For those that might not remember 2012, the Lexus LFA was a high end supercar from Lexus. Primarily, it was interesting because it was a significant change from the sedate, comfortable cars that characterize Lexus. Unfortunately, the Lexus LFA failed to secure sufficient interest from car buyers, which is why no more than 500 of these cars were ever made.
What Stood Out about the Lexus LFA?
For those who are curious, the Lexus LFA came into existence because some of the senior leadership at Toyota and thus Lexus felt like they had something to prove. In short, the Japanese car manufacturer is famous for producing reliable cars, which is a very useful characteristic that makes them very appealing to a wide range of consumers in a wide range of countries. Unfortunately, there is an issue in that while huge swathes of car consumers are interested in reliability, other segments are not because they are motivated by different concerns. In fact, for them, reliability might actually be counter-productive on some level because what they are interested in is excitement, which isn't exactly the kind of emotion brought up whenever anyone mentions reliability.
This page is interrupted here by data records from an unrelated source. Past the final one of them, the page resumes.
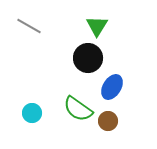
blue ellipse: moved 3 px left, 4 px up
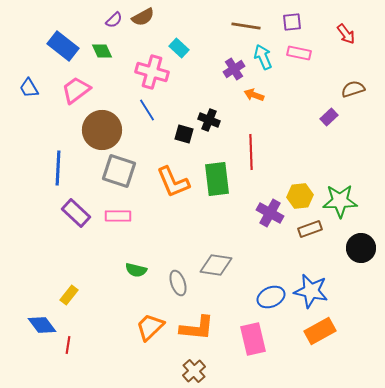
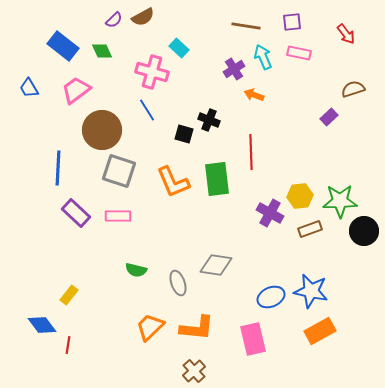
black circle at (361, 248): moved 3 px right, 17 px up
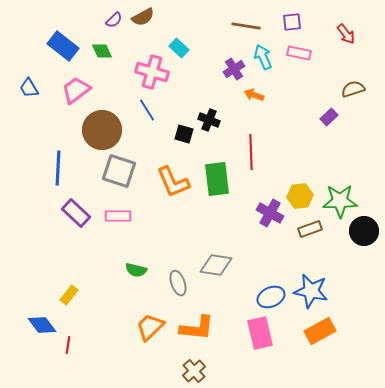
pink rectangle at (253, 339): moved 7 px right, 6 px up
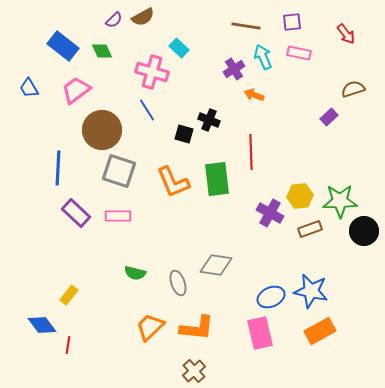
green semicircle at (136, 270): moved 1 px left, 3 px down
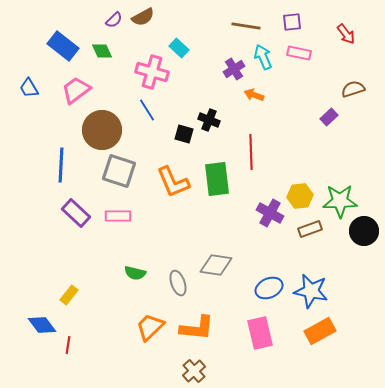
blue line at (58, 168): moved 3 px right, 3 px up
blue ellipse at (271, 297): moved 2 px left, 9 px up
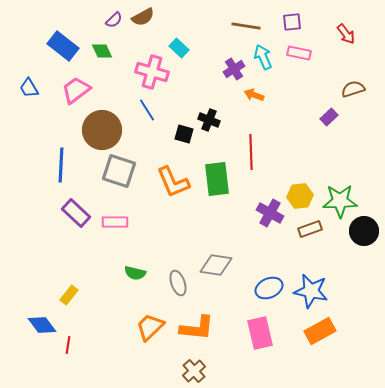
pink rectangle at (118, 216): moved 3 px left, 6 px down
Due to this perception, senior leadership decided that they wanted to make a car to showcase Toyota's ability to turn out something with exceptional performance. Theoretically, if they had succeeded, they might have been able to carve out a new niche in the car market for themselves, which might have brought in new revenue streams. As a result, while the choice might have been motivated by a wish to showcase their capabilities, there were other motivations at play as well.
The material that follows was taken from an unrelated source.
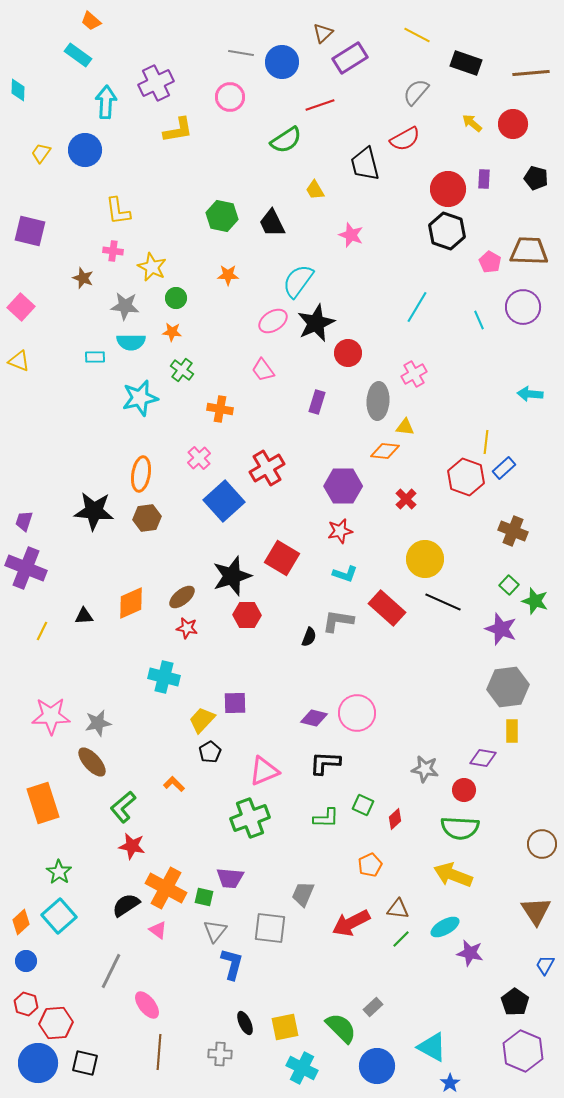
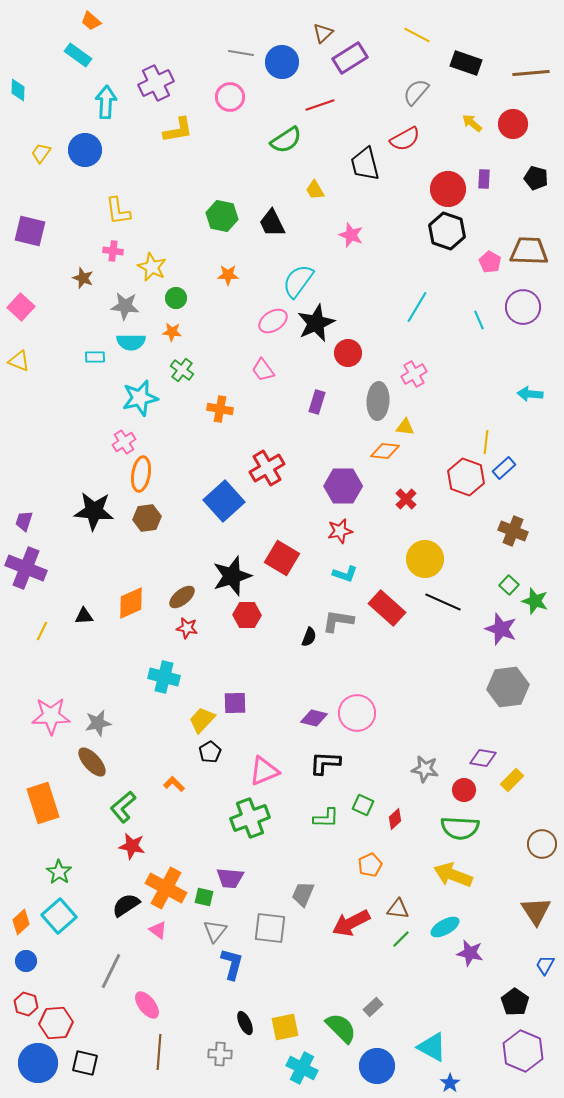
pink cross at (199, 458): moved 75 px left, 16 px up; rotated 10 degrees clockwise
yellow rectangle at (512, 731): moved 49 px down; rotated 45 degrees clockwise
Whatever the case, Toyota brought a lot of its expertise and experience to bear on the problem, which started turning out prototypes incorporating various techniques and technologies of interest for the Japanese car manufacturer as well as a wide range of other parties. Examples ranged from automatic retractable rear spoilers to side cameras mounted in the side mirrors. However, for a lot of people, what was most interesting was the use of carbon fiber, which was so extensive that Toyota needed to set up a giant loom to make enough of the material for its purposes.
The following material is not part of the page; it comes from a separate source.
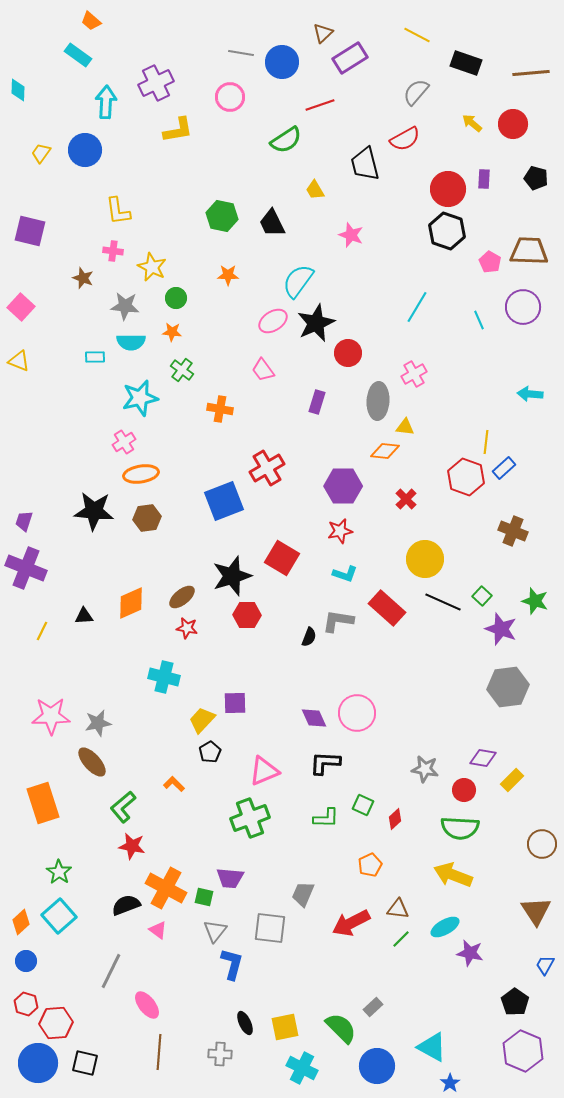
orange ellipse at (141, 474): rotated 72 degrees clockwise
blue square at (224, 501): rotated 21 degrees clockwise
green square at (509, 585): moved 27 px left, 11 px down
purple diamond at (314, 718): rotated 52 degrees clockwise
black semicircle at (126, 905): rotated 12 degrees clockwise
Going into the full list of interesting things about carbon fiber would eat up more space than what is available here, but suffice to say that it is strong, tough, and lightweight, which explains why it has been seeing more and more use in more and more products. In the case of the eventual Lexus LFA that was released, carbon fiber was used for everything from its hood to its frame, which contributed much to how Toyota was able to bring its total weight to 3,263 pounds. For comparison, the average car in the United States was calculated to weigh around 4,079 pounds in 2004, which was around the time that Toyota was working on the concept cars.
By 2009, Toyota was ready to start selling production models of the Lexus LFA. Estimated to have prices of around $225,000 to $400,000, the Lexus LFA was going head-to-head with Porsche, Ferrari, and Lamborghini. Something that might have played a part in its eventual fate. Whatever the case, even when the Lexus LFA had just been released, the experts were not expecting it to turn out a profit for the Japanese manufacturer because so much money had been spent on the research and development process. However, many of them nonetheless believed that it could be worth it, whether because of the technologies that had been proven by its existence or because of the interest that it could provide to similar cars from Toyota.
Why Was the Lexus LFA Discontinued?
Unfortunately, the Lexus LFA never managed to find enough car buyers to sustain it for the long run. Initially, there were various policies put in place based on Toyota's expectations for the car, but in time, some of them had to be changed as those expectations fell through. Still, while the Lexus LFA failed to secure impressive sales numbers, it is nonetheless a very cool-looking car with outstanding performance, meaning that there are still people who are willing to speak out in its favor in the present day. This might not be much consolation considering its eventual fate, but recognition is recognition.